Copy exactly the lines of the material below that fall between the line with "Tennis Courts in Mumbai" and the line with "g property when", both of those lines included; pictures stay out.
Segment Start: Excerpted data
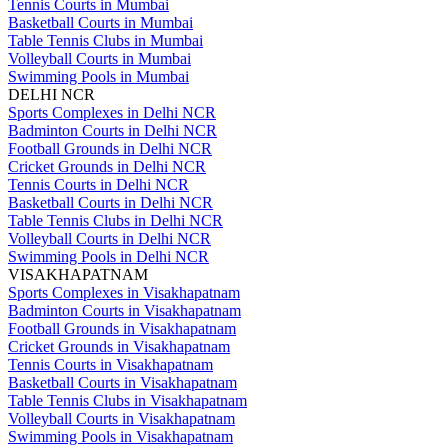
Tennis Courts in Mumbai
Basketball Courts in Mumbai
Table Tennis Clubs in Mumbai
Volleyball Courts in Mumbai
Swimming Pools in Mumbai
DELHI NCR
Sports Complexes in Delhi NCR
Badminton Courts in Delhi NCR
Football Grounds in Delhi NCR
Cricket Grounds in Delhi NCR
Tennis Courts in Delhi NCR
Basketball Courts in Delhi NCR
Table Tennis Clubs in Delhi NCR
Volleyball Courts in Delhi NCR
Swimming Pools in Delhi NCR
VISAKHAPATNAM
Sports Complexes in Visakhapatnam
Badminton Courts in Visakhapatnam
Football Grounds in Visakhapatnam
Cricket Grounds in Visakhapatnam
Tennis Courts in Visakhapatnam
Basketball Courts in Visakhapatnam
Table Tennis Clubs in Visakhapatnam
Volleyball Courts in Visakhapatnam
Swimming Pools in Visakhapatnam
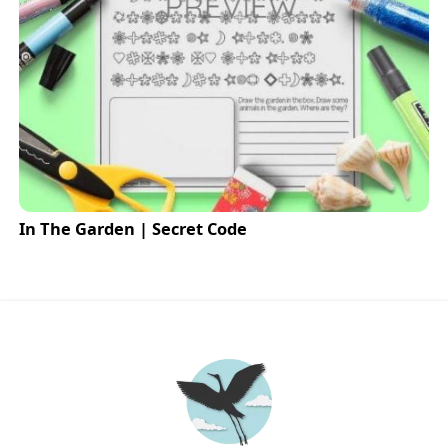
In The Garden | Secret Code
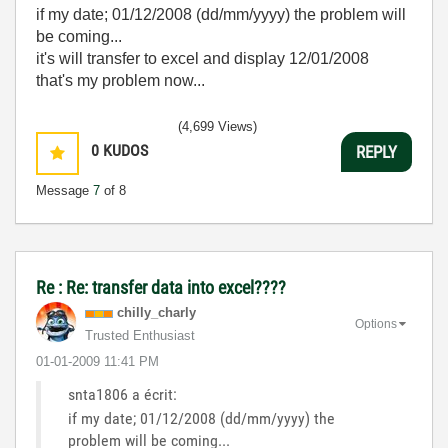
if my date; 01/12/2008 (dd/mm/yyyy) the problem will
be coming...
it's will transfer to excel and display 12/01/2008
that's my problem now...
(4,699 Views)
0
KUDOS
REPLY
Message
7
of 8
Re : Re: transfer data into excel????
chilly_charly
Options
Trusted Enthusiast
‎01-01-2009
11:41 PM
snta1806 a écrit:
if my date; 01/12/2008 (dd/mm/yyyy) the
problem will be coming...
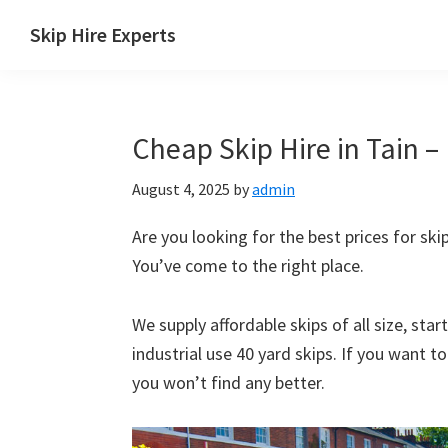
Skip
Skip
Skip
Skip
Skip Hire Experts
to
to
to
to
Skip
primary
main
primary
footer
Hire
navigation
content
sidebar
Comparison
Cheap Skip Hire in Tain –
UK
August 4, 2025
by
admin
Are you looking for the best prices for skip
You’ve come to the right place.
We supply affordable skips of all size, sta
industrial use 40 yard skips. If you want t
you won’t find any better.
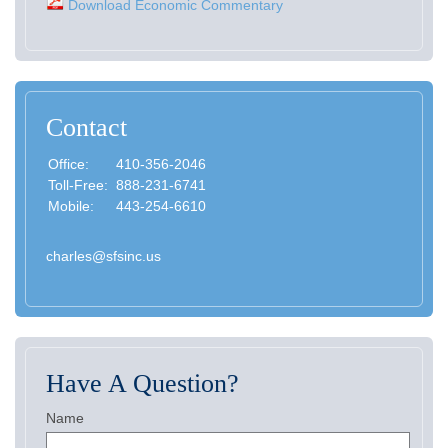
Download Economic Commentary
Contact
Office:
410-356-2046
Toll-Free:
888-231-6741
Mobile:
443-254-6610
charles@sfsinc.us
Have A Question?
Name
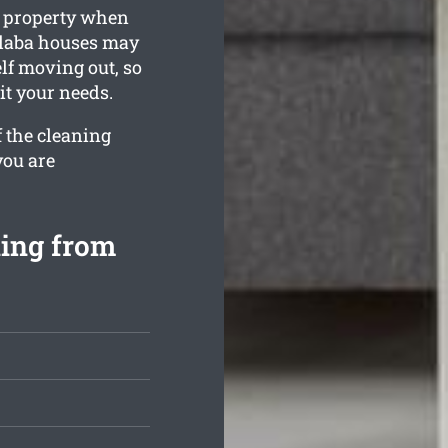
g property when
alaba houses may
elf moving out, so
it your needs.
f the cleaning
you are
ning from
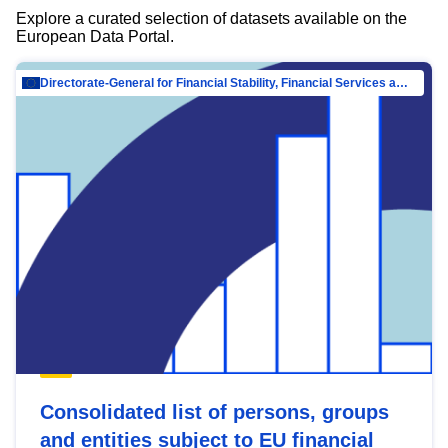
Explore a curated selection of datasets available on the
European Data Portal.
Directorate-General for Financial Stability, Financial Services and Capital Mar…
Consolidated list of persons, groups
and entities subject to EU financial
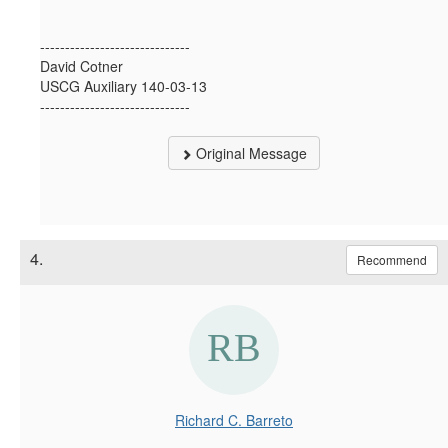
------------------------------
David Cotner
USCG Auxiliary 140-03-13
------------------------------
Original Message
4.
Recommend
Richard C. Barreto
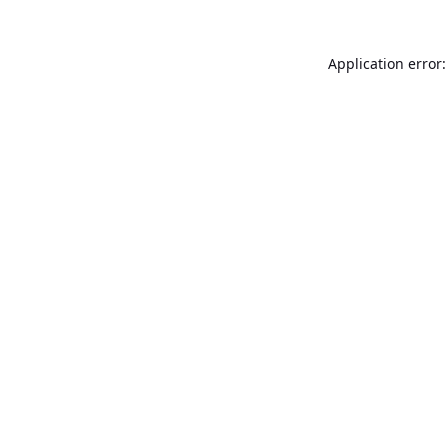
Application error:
Segment End: Excerpted data
Segment Start: Excerpted data
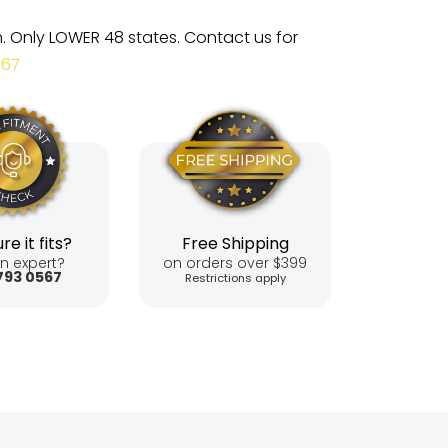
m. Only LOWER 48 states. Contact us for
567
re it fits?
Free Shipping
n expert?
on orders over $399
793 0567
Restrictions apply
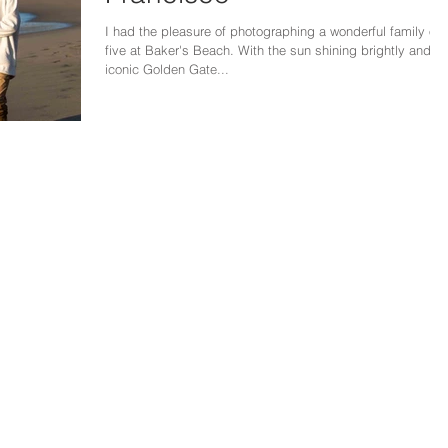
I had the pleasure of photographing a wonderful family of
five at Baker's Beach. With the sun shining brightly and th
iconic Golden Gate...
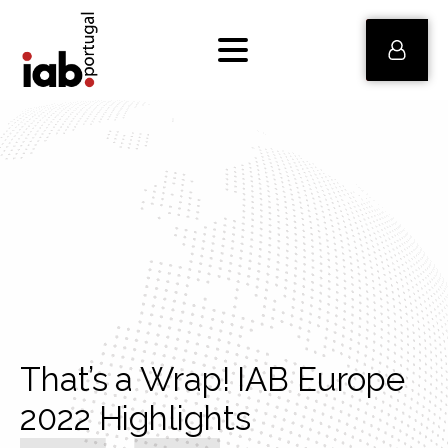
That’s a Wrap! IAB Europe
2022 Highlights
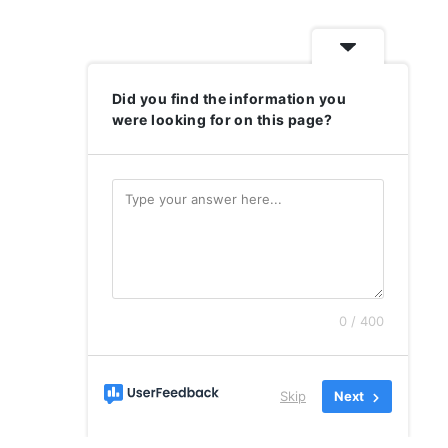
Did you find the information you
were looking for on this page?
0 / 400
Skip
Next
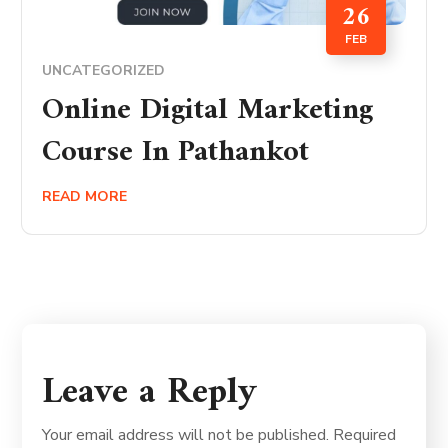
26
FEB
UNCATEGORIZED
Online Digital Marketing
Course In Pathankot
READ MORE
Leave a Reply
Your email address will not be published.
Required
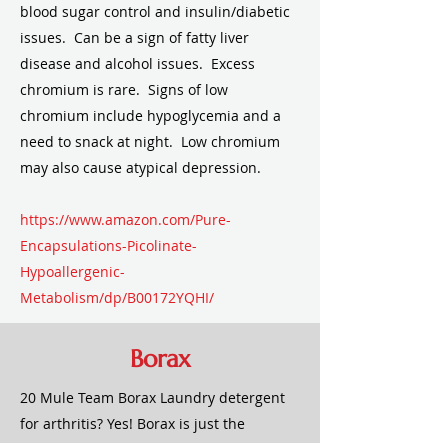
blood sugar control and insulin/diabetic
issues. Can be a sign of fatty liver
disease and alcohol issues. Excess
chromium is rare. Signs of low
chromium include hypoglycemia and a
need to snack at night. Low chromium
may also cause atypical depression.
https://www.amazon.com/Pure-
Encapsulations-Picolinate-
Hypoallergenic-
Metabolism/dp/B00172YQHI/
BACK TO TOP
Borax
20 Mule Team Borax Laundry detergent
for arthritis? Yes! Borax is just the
Segment End: Excerpted data
Segment Start: Excerpted data
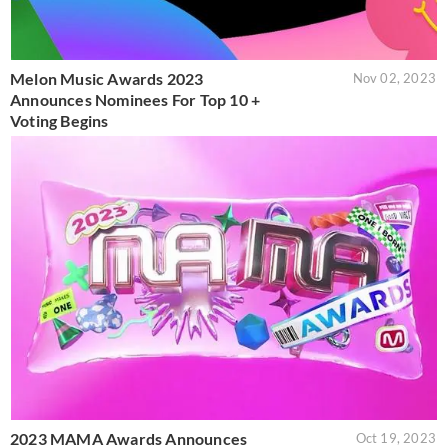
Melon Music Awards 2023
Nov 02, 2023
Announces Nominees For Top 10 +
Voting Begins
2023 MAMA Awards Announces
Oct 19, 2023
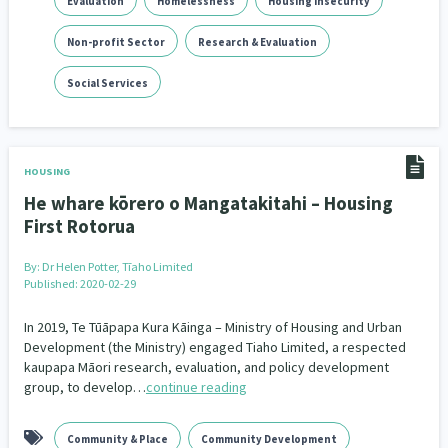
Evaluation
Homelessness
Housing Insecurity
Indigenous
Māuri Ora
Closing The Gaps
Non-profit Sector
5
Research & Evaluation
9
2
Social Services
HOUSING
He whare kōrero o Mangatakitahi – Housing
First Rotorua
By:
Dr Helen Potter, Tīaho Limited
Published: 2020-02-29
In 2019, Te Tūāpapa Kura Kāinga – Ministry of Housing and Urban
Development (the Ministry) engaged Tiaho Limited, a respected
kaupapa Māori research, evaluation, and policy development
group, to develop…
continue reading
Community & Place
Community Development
Segment End: Excerpted data
Solution to the problem:
Tennis Courts in Mumbai
Basketball Courts in Mumbai
Table Tennis Clubs in Mumbai
Volleyball Courts in Mumbai
Swimming Pools in Mumbai
DELHI NCR
Sports Complexes in Delhi NCR
Badminton Courts in Delhi NCR
Football Grounds in Delhi NCR
Cricket Grounds in Delhi NCR
Tennis Courts in Delhi NCR
Basketball Courts in Delhi NCR
Table Tennis Clubs in Delhi NCR
Volleyball Courts in Delhi NCR
Swimming Pools in Delhi NCR
VISAKHAPATNAM
Sports Complexes in Visakhapatnam
Badminton Courts in Visakhapatnam
Football Grounds in Visakhapatnam
Cricket Grounds in Visakhapatnam
Tennis Courts in Visakhapatnam
Basketball Courts in Visakhapatnam
Table Tennis Clubs in Visakhapatnam
Volleyball Courts in Visakhapatnam
Swimming Pools in Visakhapatnam
In The Garden | Secret Code
if my date; 01/12/2008 (dd/mm/yyyy) the problem will
be coming...
it's will transfer to excel and display 12/01/2008
that's my problem now...
(4,699 Views)
0
KUDOS
REPLY
Message
7
of 8
Re : Re: transfer data into excel????
chilly_charly
Options
Trusted Enthusiast
‎01-01-2009
11:41 PM
snta1806 a écrit:
if my date; 01/12/2008 (dd/mm/yyyy) the
problem will be coming...
Skip
Skip
Skip
Skip
Skip Hire Experts
to
to
to
to
Skip
primary
main
primary
footer
Hire
navigation
content
sidebar
Comparison
Cheap Skip Hire in Tain –
UK
August 4, 2025
by
admin
Are you looking for the best prices for skip
You’ve come to the right place.
We supply affordable skips of all size, sta
industrial use 40 yard skips. If you want t
you won’t find any better.
Download Economic Commentary
Contact
Office:
410-356-2046
Toll-Free:
888-231-6741
Mobile:
443-254-6610
charles@sfsinc.us
Have A Question?
Name
g property when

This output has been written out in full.